**Stored data:**

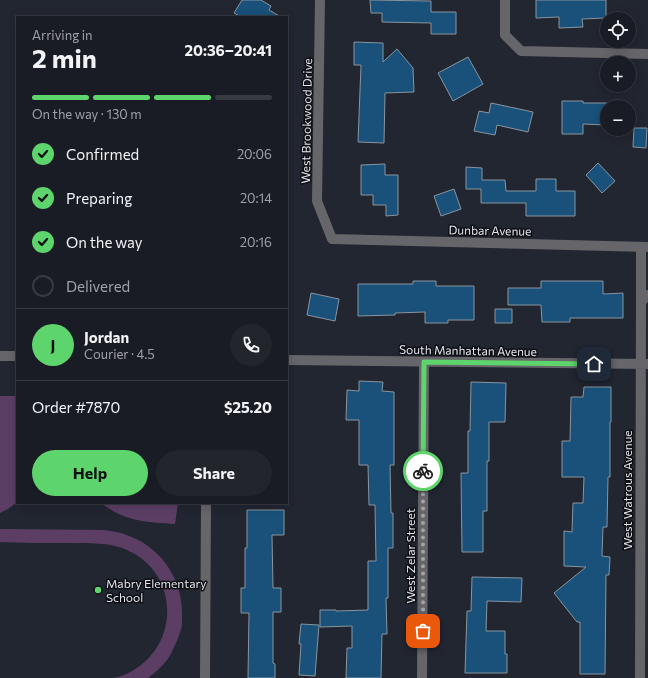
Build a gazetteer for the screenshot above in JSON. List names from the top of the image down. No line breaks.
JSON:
{"streets":{"street":["West Brookwood Drive","Dunbar Avenue","South Manhattan Avenue","West Watrous Avenue","West Zelar Street"]},"crossings":[["West Brookwood Drive","Dunbar Avenue"],["Dunbar Avenue","West Watrous Avenue"],["South Manhattan Avenue","West Watrous Avenue"],["South Manhattan Avenue","West Zelar Street"]],"places":["Mabry Elementary School"],"page":{"map_buttons":["+","−"],"heading":["2 min","Arriving in","20:36–20:41"],"panel":["Jordan","Courier · 4.5","Order #7870","$25.20"],"bar":"On the way · 130 m","list":[["Confirmed","20:06"],["Preparing","20:14"],["On the way","20:16"],"Delivered"],"round":"J","buttons":["Help","Share"]}}
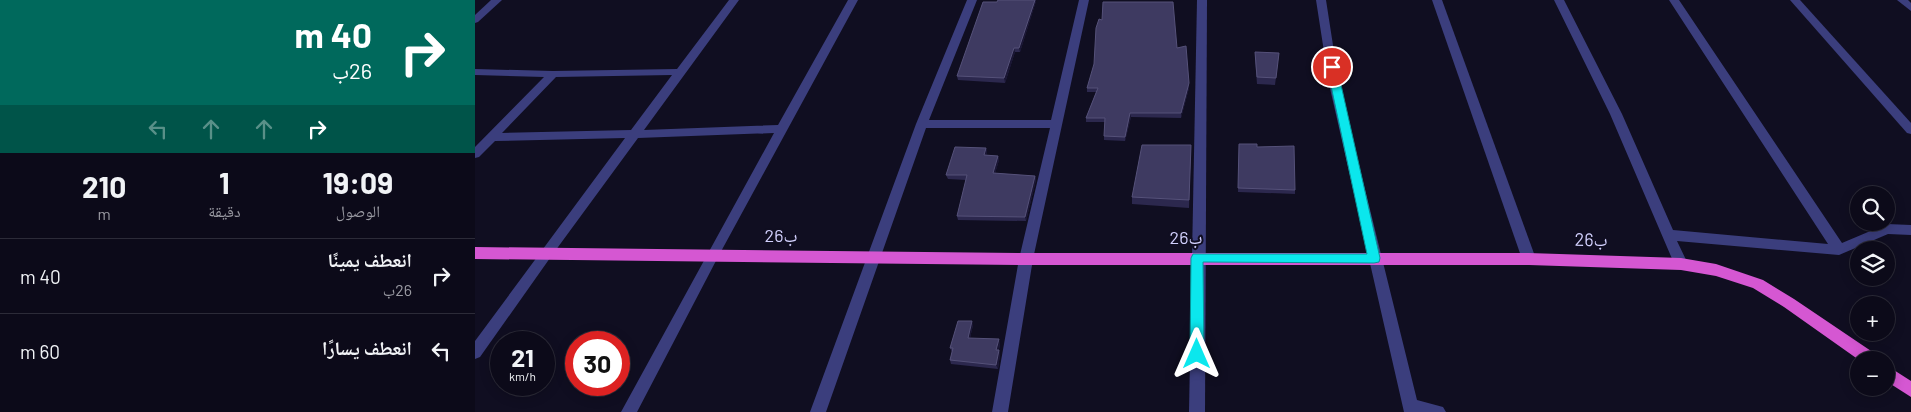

**Description of the task:** From the first line to the last, copy the listing above exactly, dropping all images.

**Answer to this task:**
Build a gazetteer for the screenshot above in JSON. List names from the top of the image down. No line breaks.
JSON:
{"streets":{"street":["West Brookwood Drive","Dunbar Avenue","South Manhattan Avenue","West Watrous Avenue","West Zelar Street"]},"crossings":[["West Brookwood Drive","Dunbar Avenue"],["Dunbar Avenue","West Watrous Avenue"],["South Manhattan Avenue","West Watrous Avenue"],["South Manhattan Avenue","West Zelar Street"]],"places":["Mabry Elementary School"],"page":{"map_buttons":["+","−"],"heading":["2 min","Arriving in","20:36–20:41"],"panel":["Jordan","Courier · 4.5","Order #7870","$25.20"],"bar":"On the way · 130 m","list":[["Confirmed","20:06"],["Preparing","20:14"],["On the way","20:16"],"Delivered"],"round":"J","buttons":["Help","Share"]}}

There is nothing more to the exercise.